His master’s thesis was published as a book and he was later recruited by a magazine. He wrote for Gig Magazine for two-and-a-half years. This is how he turned his luck into a blessing, he said.

“When you win an award a lot of people think of it as something the recipient is getting,” Young said. “It actually reflects upon the fact that you’ve given something back to that school.”

The faculty, he reflected as amazing people, took interest in who he was as a person and prepared him to be a great musician and humanitarian.

They embraced Young as a colleague immediately when he returned as a professor, and this inspired him to be the same type of teacher they were to him, he said.

Young tends to hire students in the professional world.

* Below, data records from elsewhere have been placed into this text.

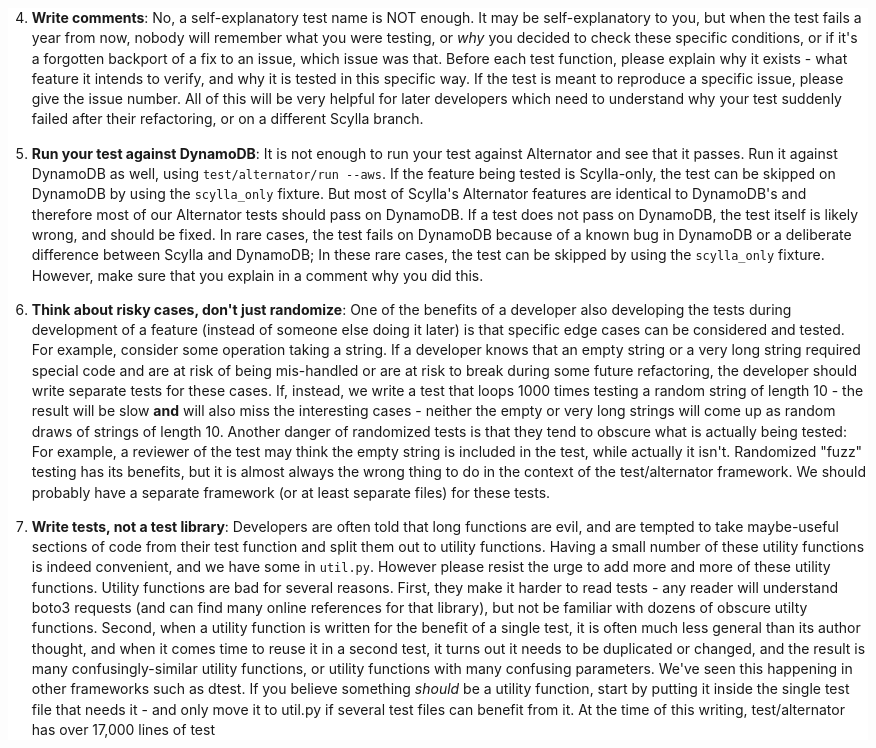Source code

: 4. **Write comments**: No, a self-explanatory test name is NOT enough.
   It may be self-explanatory to you, but when the test fails a year
   from now, nobody will remember what you were testing, or *why* you
   decided to check these specific conditions, or if it's a forgotten
   backport of a fix to an issue, which issue was that.
   Before each test function, please explain why it exists - what feature
   it intends to verify, and why it is tested in this specific way.
   If the test is meant to reproduce a specific issue, please give the
   issue number. All of this will be very helpful for later developers
   which need to understand why your test suddenly failed after their
   refactoring, or on a different Scylla branch.

5. **Run your test against DynamoDB**: It is not enough to run your
   test against Alternator and see that it passes. Run it against DynamoDB as
   well, using `test/alternator/run --aws`. If the feature being tested is
   Scylla-only, the test can be skipped on DynamoDB by using the `scylla_only`
   fixture. But most of Scylla's Alternator features are identical to
   DynamoDB's and therefore most of our Alternator tests should pass on
   DynamoDB. If a test does not pass on DynamoDB, the test itself is likely
   wrong, and should be fixed. In rare cases, the test fails on DynamoDB
   because of a known bug in DynamoDB or a deliberate difference
   between Scylla and DynamoDB; In these rare cases, the test can be
   skipped by using the `scylla_only` fixture. However, make sure that
   you explain in a comment why you did this.

6. **Think about risky cases, don't just randomize**: One of the benefits
   of a developer also developing the tests during development of a feature
   (instead of someone else doing it later) is that specific edge cases
   can be considered and tested. For example, consider some operation taking
   a string. If a developer knows that an empty string or a very long
   string required special code and are at risk of being mis-handled or
   are at risk to break during some future refactoring, the developer should
   write separate tests for these cases.
   If, instead, we write a test that loops 1000 times testing a random
   string of length 10 - the result will be slow **and** will also miss
   the interesting cases - neither the empty or very long strings will
   come up as random draws of strings of length 10.
   Another danger of randomized tests is that they tend to obscure what
   is actually being tested: For example, a reviewer of the test may think
   the empty string is included in the test, while actually it isn't.
   Randomized "fuzz" testing has its benefits, but it is almost always the
   wrong thing to do in the context of the test/alternator framework.
   We should probably have a separate framework (or at least separate files)
   for these tests.

7. **Write tests, not a test library**: Developers are often told that
   long functions are evil, and are tempted to take maybe-useful sections
   of code from their test function and split them out to utility functions.
   Having a small number of these utility functions is indeed convenient,
   and we have some in `util.py`. However please resist the urge to add
   more and more of these utility functions.
   Utility functions are bad for several reasons. First, they make it
   harder to read tests - any reader will understand boto3 requests (and
   can find many online references for that library), but not be familiar
   with dozens of obscure utilty functions.  Second, when a utility function
   is written for the benefit of a single test, it is often much less general
   than its author thought, and when it comes time to reuse it in a second
   test, it turns out it needs to be duplicated or changed, and the result
   is many confusingly-similar utility functions, or utility functions with
   many confusing parameters. We've seen this happening in other frameworks
   such as dtest.
   If you believe something _should_ be a utility function, start by
   putting it inside the single test file that needs it - and only move
   it to util.py if several test files can benefit from it.
   At the time of this writing, test/alternator has over 17,000 lines of test
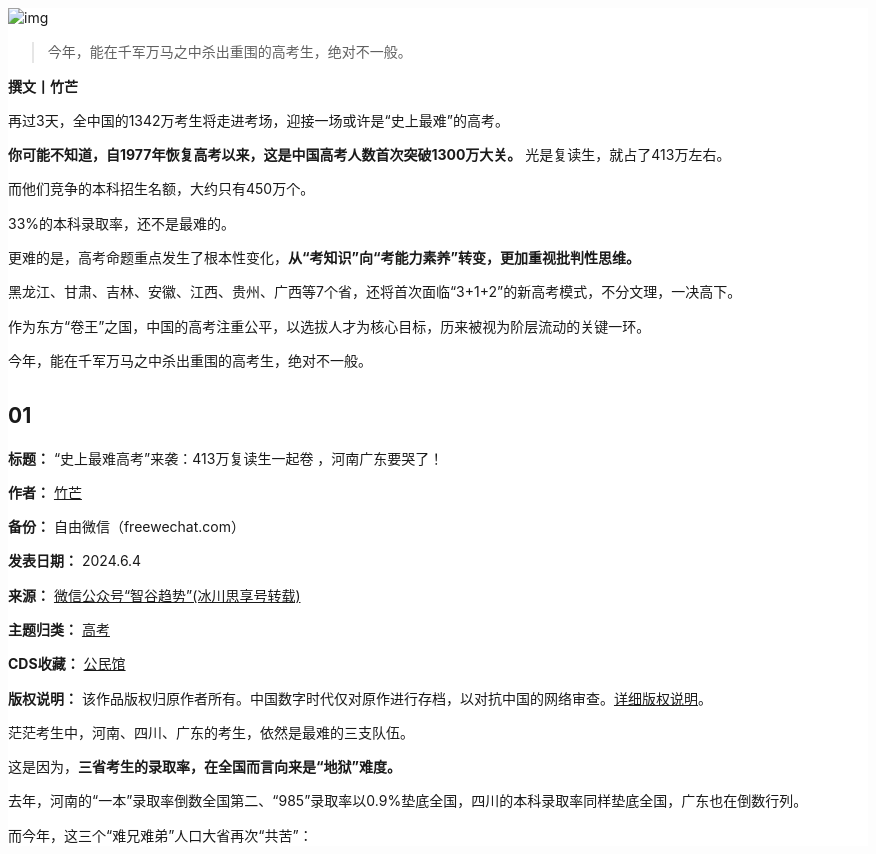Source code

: ![img](https://chinadigitaltimes.net/chinese/files/2024/06/post-708728-6663ac025fcb9.)



> 今年，能在千军万马之中杀出重围的高考生，绝对不一般。


**撰文丨竹芒** 


再过3天，全中国的1342万考生将走进考场，迎接一场或许是“史上最难”的高考。


**你可能不知道，自1977年恢复高考以来，这是中国高考人数首次突破1300万大关。** 光是复读生，就占了413万左右。


而他们竞争的本科招生名额，大约只有450万个。


33%的本科录取率，还不是最难的。


更难的是，高考命题重点发生了根本性变化，**从“考知识”向“考能力素养”转变，更加重视批判性思维。** 


黑龙江、甘肃、吉林、安徽、江西、贵州、广西等7个省，还将首次面临“3+1+2”的新高考模式，不分文理，一决高下。


作为东方“卷王”之国，中国的高考注重公平，以选拔人才为核心目标，历来被视为阶层流动的关键一环。


今年，能在千军万马之中杀出重围的高考生，绝对不一般。


**01** 
------




**标题：** “史上最难高考”来袭：413万复读生一起卷 ，河南广东要哭了！  

**作者：** [竹芒](https://chinadigitaltimes.net/space/冰川思享号)  

**备份：** 自由微信（freewechat.com）  

**发表日期：** 2024.6.4  

**来源：** [微信公众号“智谷趋势”(冰川思享号转载)](https://freewechat.com/a/MzI1MjcwNzExMg==/2247600574/2)  

**主题归类：** [高考](https://chinadigitaltimes.net/space/高考)  

**CDS收藏：** [公民馆](https://chinadigitaltimes.net/space/%E5%85%AC%E6%B0%91%E9%A6%86)  

**版权说明：** 该作品版权归原作者所有。中国数字时代仅对原作进行存档，以对抗中国的网络审查。[详细版权说明](https://chinadigitaltimes.net/chinese/copyright)。


茫茫考生中，河南、四川、广东的考生，依然是最难的三支队伍。


这是因为，**三省考生的录取率，在全国而言向来是“地狱”难度。** 


去年，河南的“一本”录取率倒数全国第二、“985”录取率以0.9%垫底全国，四川的本科录取率同样垫底全国，广东也在倒数行列。


而今年，这三个“难兄难弟”人口大省再次“共苦”：

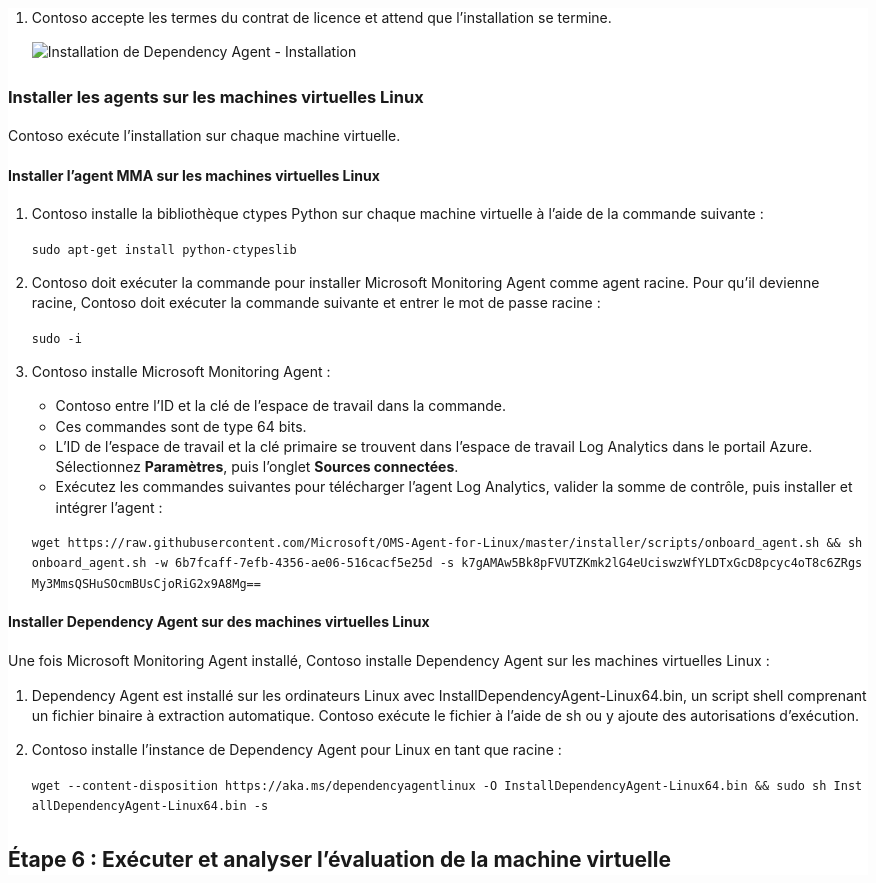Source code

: 1. Contoso accepte les termes du contrat de licence et attend que l’installation se termine.

    ![Installation de Dependency Agent - Installation](../migrate/azure-best-practices/media/contoso-migration-assessment/dependency-agent.png)

### <a name="install-the-agents-on-linux-vms"></a>Installer les agents sur les machines virtuelles Linux

Contoso exécute l’installation sur chaque machine virtuelle.

#### <a name="install-the-mma-on-linux-vms"></a>Installer l’agent MMA sur les machines virtuelles Linux

1. Contoso installe la bibliothèque ctypes Python sur chaque machine virtuelle à l’aide de la commande suivante :

    `sudo apt-get install python-ctypeslib`

1. Contoso doit exécuter la commande pour installer Microsoft Monitoring Agent comme agent racine. Pour qu’il devienne racine, Contoso doit exécuter la commande suivante et entrer le mot de passe racine :

    `sudo -i`

1. Contoso installe Microsoft Monitoring Agent :

    - Contoso entre l’ID et la clé de l’espace de travail dans la commande.
    - Ces commandes sont de type 64 bits.
    - L’ID de l’espace de travail et la clé primaire se trouvent dans l’espace de travail Log Analytics dans le portail Azure. Sélectionnez **Paramètres**, puis l’onglet **Sources connectées**.
    - Exécutez les commandes suivantes pour télécharger l’agent Log Analytics, valider la somme de contrôle, puis installer et intégrer l’agent :

    `wget https://raw.githubusercontent.com/Microsoft/OMS-Agent-for-Linux/master/installer/scripts/onboard_agent.sh && sh onboard_agent.sh -w 6b7fcaff-7efb-4356-ae06-516cacf5e25d -s k7gAMAw5Bk8pFVUTZKmk2lG4eUciswzWfYLDTxGcD8pcyc4oT8c6ZRgsMy3MmsQSHuSOcmBUsCjoRiG2x9A8Mg==`

#### <a name="install-the-dependency-agent-on-linux-vms"></a>Installer Dependency Agent sur des machines virtuelles Linux

Une fois Microsoft Monitoring Agent installé, Contoso installe Dependency Agent sur les machines virtuelles Linux :

1. Dependency Agent est installé sur les ordinateurs Linux avec InstallDependencyAgent-Linux64.bin, un script shell comprenant un fichier binaire à extraction automatique. Contoso exécute le fichier à l’aide de sh ou y ajoute des autorisations d’exécution.

1. Contoso installe l’instance de Dependency Agent pour Linux en tant que racine :

    `wget --content-disposition https://aka.ms/dependencyagentlinux -O InstallDependencyAgent-Linux64.bin && sudo sh InstallDependencyAgent-Linux64.bin -s`

## <a name="step-6-run-and-analyze-the-vm-assessment"></a>Étape 6 : Exécuter et analyser l’évaluation de la machine virtuelle
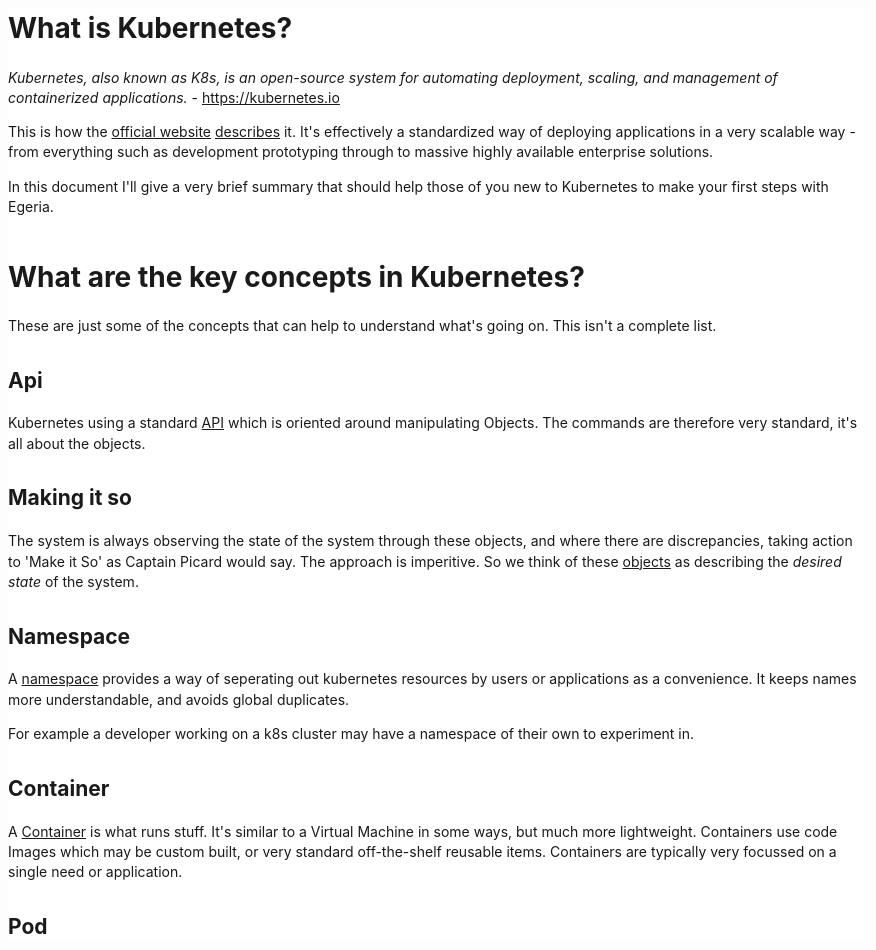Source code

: 

# What is Kubernetes?

_Kubernetes, also known as K8s, is an open-source system for automating deployment, scaling, and management of containerized applications._ - https://kubernetes.io

This is how the [official website](https://kubernetes.io/) [describes](https://kubernetes.io/docs/concepts/overview/what-is-kubernetes/) it. It's effectively a standardized way of deploying applications in a very scalable way - from everything such as development prototyping through to massive highly available enterprise solutions.

In this document I'll give a very brief summary that should help those of you new to Kubernetes to make your first steps with Egeria.

# What are the key concepts in Kubernetes?

These are just some of the concepts that can help to understand what's going on. This isn't a complete list.

## Api

Kubernetes using a standard [API](https://kubernetes.io/docs/concepts/overview/kubernetes-api/) which is oriented around manipulating Objects. The commands are therefore very standard, it's all about the objects.



## Making it so
The system is always observing the state of the system through these objects, and where there are discrepancies, taking action to 'Make it So' as Captain Picard would say. The approach is imperitive. So we think of these [objects](https://kubernetes.io/docs/concepts/overview/working-with-objects/kubernetes-objects/) as describing the _desired state_ of the system.

## Namespace

A [namespace](https://kubernetes.io/docs/concepts/overview/working-with-objects/namespaces/) provides a way of seperating out kubernetes resources by users or applications as a convenience. It keeps names more understandable, and avoids global duplicates.

For example a developer working on a k8s cluster may have a namespace of their own to experiment in.

## Container

A [Container](https://kubernetes.io/docs/concepts/containers/) is what runs stuff. It's similar to a Virtual Machine in some ways, but much more lightweight. Containers use code Images which may be custom built, or very standard off-the-shelf reusable items. Containers are typically very focussed on a single need or application. 

## Pod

“We should be able to do that if we’ve done our jobs,” Young said. “Our students should be more successful than us.”

The training at WSU helped him become an accountable human-being and professional. If an individual holds themselves accountable, they will be successful, Young said.

“Accountability is what keeps us honest,” Young said. “Step up to the plate and own everything you do. Be deliberate. That’s really helped me.”

He emphasizes the importance of how an individual should be the best they can be in all things, because it is unsure when opportunities that align with one’s passions and interests in life will come along.

Young is currently the chair of contemporary music at Santa Fe University of Art and Design, continuing to stimulate the hearts and minds of the next generation of artists in the same ways he was inspired by WSU faculty.